Task requirements: From the entries that follow, copy each line in which "Restaurant" appears.

Data under study:

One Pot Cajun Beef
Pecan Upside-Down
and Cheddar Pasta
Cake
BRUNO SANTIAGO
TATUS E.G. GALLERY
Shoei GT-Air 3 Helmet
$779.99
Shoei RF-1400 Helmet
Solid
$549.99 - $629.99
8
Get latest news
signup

==

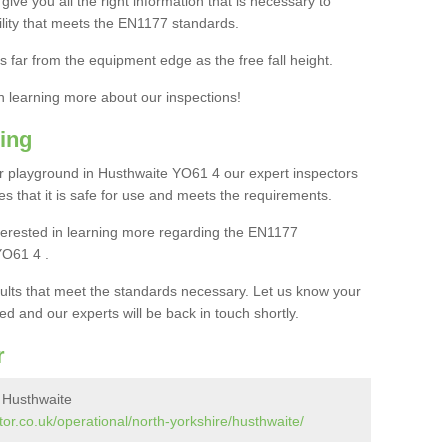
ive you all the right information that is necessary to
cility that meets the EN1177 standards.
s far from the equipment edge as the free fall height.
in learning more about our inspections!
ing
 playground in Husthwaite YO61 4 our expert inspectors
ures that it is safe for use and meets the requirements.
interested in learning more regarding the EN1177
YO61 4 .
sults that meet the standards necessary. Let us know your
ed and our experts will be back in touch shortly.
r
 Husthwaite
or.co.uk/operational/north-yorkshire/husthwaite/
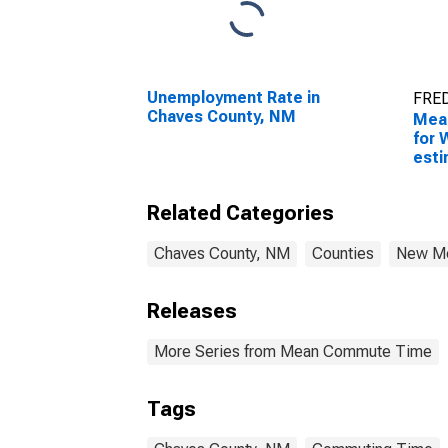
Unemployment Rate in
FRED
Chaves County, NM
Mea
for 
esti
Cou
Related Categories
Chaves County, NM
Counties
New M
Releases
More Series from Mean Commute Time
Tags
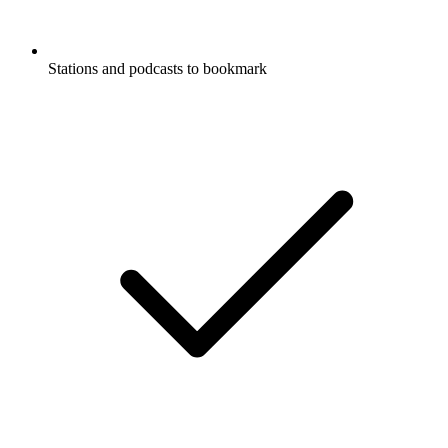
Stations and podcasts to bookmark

---

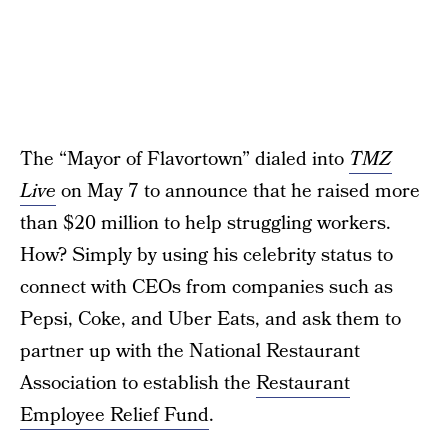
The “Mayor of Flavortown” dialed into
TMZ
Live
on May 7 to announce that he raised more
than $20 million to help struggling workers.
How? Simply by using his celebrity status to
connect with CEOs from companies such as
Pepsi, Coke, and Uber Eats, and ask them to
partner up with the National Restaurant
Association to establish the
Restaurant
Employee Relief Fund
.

Exercise result:
partner up with the National Restaurant
Restaurant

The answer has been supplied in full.